━━━━━ Data shown ━━━━━
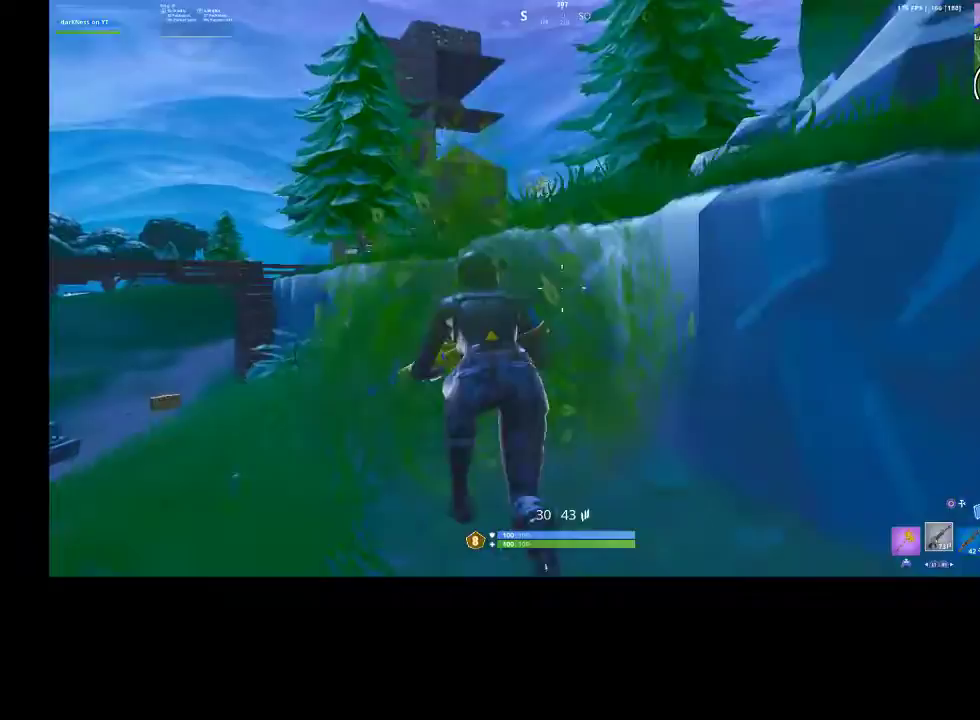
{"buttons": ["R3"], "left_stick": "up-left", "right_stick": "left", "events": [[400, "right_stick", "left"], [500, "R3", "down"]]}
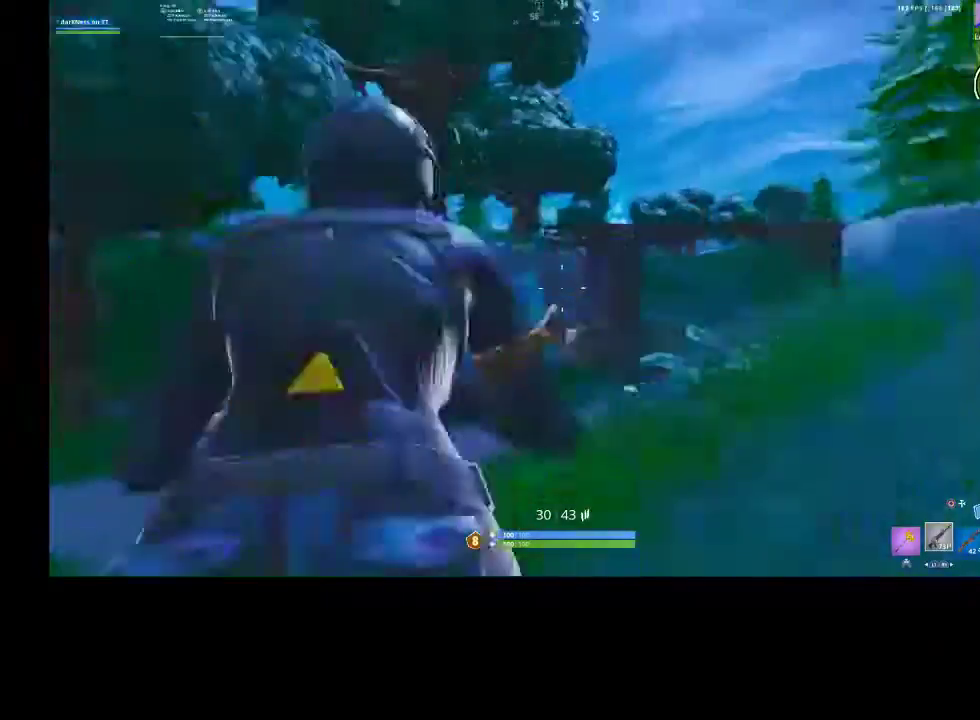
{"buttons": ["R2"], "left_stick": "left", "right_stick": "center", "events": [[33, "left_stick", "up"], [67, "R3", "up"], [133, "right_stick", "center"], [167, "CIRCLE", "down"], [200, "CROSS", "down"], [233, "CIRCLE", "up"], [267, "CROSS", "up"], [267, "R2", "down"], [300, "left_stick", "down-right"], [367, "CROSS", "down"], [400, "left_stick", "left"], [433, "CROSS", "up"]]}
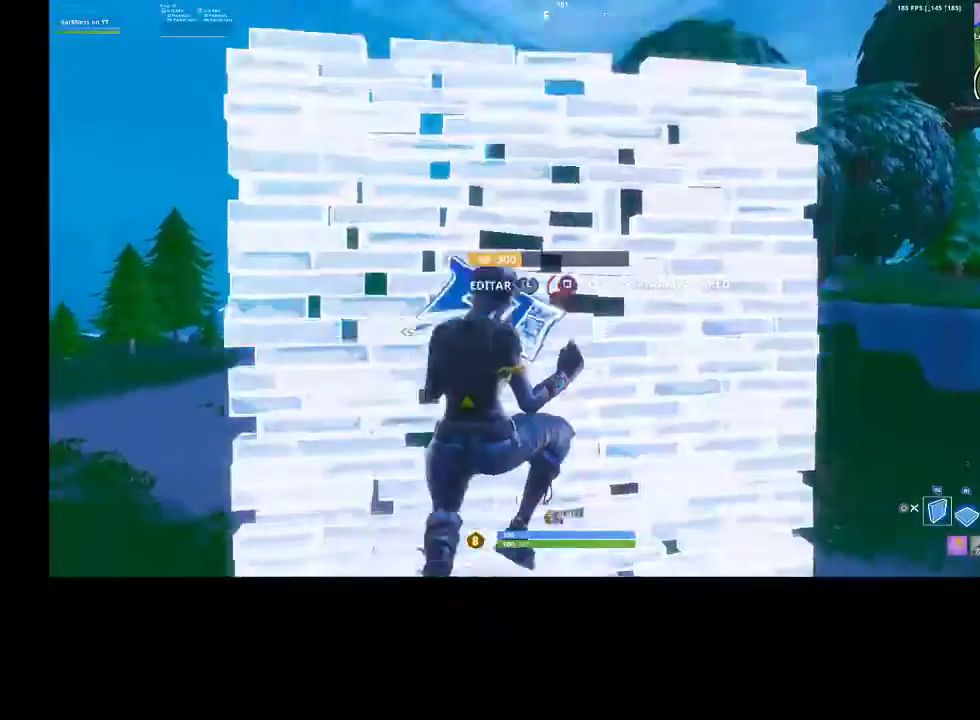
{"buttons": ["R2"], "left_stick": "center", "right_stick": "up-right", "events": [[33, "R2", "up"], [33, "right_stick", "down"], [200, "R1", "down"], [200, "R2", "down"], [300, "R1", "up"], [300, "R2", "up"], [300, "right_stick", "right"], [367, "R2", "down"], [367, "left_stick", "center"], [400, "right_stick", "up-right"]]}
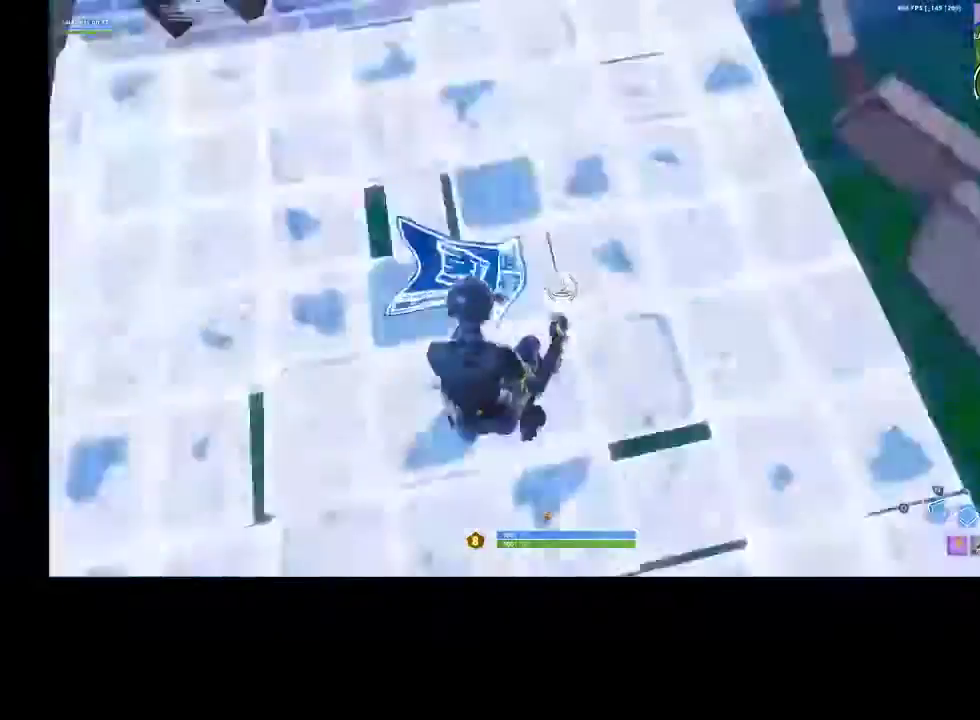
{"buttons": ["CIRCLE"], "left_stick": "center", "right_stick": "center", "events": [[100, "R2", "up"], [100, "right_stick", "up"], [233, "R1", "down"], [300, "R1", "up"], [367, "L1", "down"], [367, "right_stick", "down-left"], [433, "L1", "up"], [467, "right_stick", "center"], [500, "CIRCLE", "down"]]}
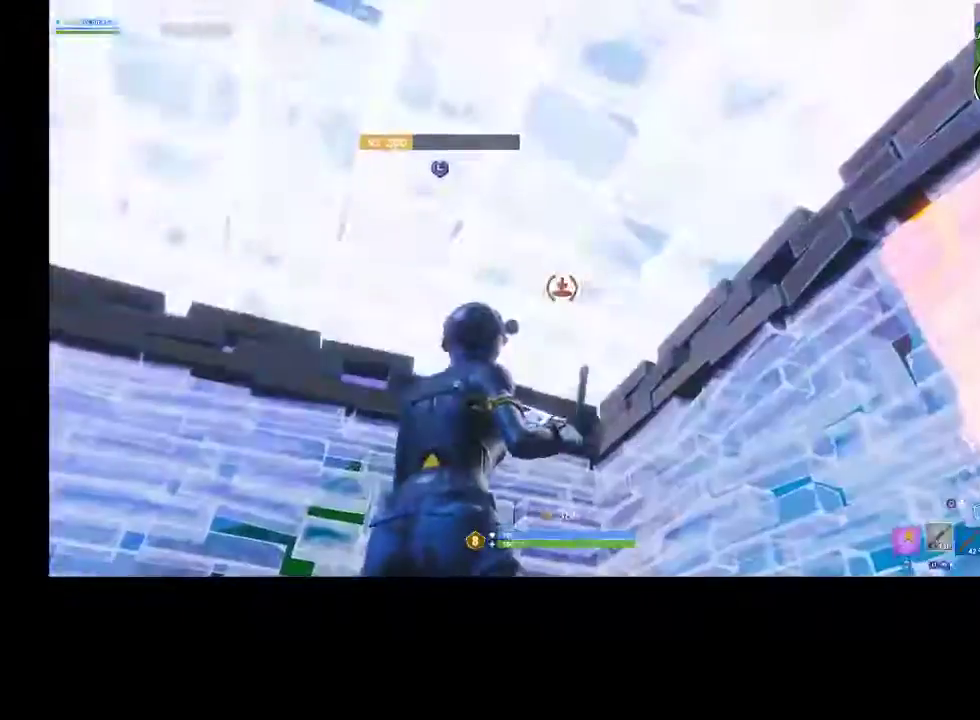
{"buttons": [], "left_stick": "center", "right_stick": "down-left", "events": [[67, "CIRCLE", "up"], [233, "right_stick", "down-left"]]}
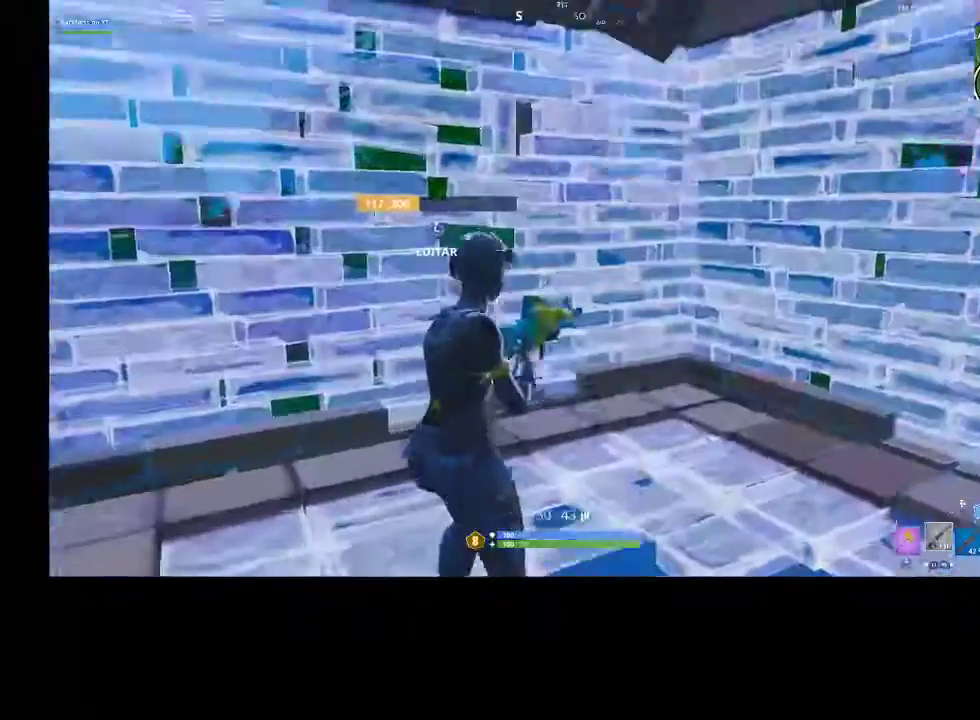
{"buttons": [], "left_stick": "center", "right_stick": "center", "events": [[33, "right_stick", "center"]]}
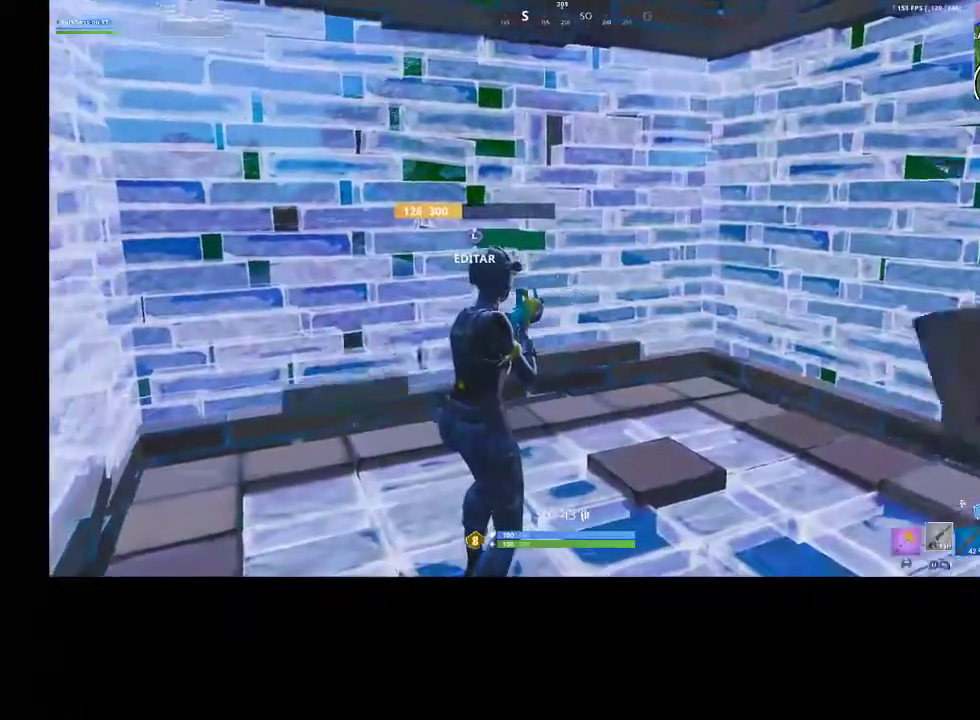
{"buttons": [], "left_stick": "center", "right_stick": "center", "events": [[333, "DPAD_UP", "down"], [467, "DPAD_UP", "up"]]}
━━━━━
§ **Exercise**
Every line of the material is to be quoted exactly, with no pictures carried over.

§ **Solution to this problem**
{"buttons": ["R3"], "left_stick": "up-left", "right_stick": "left", "events": [[400, "right_stick", "left"], [500, "R3", "down"]]}
{"buttons": ["R2"], "left_stick": "left", "right_stick": "center", "events": [[33, "left_stick", "up"], [67, "R3", "up"], [133, "right_stick", "center"], [167, "CIRCLE", "down"], [200, "CROSS", "down"], [233, "CIRCLE", "up"], [267, "CROSS", "up"], [267, "R2", "down"], [300, "left_stick", "down-right"], [367, "CROSS", "down"], [400, "left_stick", "left"], [433, "CROSS", "up"]]}
{"buttons": ["R2"], "left_stick": "center", "right_stick": "up-right", "events": [[33, "R2", "up"], [33, "right_stick", "down"], [200, "R1", "down"], [200, "R2", "down"], [300, "R1", "up"], [300, "R2", "up"], [300, "right_stick", "right"], [367, "R2", "down"], [367, "left_stick", "center"], [400, "right_stick", "up-right"]]}
{"buttons": ["CIRCLE"], "left_stick": "center", "right_stick": "center", "events": [[100, "R2", "up"], [100, "right_stick", "up"], [233, "R1", "down"], [300, "R1", "up"], [367, "L1", "down"], [367, "right_stick", "down-left"], [433, "L1", "up"], [467, "right_stick", "center"], [500, "CIRCLE", "down"]]}
{"buttons": [], "left_stick": "center", "right_stick": "down-left", "events": [[67, "CIRCLE", "up"], [233, "right_stick", "down-left"]]}
{"buttons": [], "left_stick": "center", "right_stick": "center", "events": [[33, "right_stick", "center"]]}
{"buttons": [], "left_stick": "center", "right_stick": "center", "events": [[333, "DPAD_UP", "down"], [467, "DPAD_UP", "up"]]}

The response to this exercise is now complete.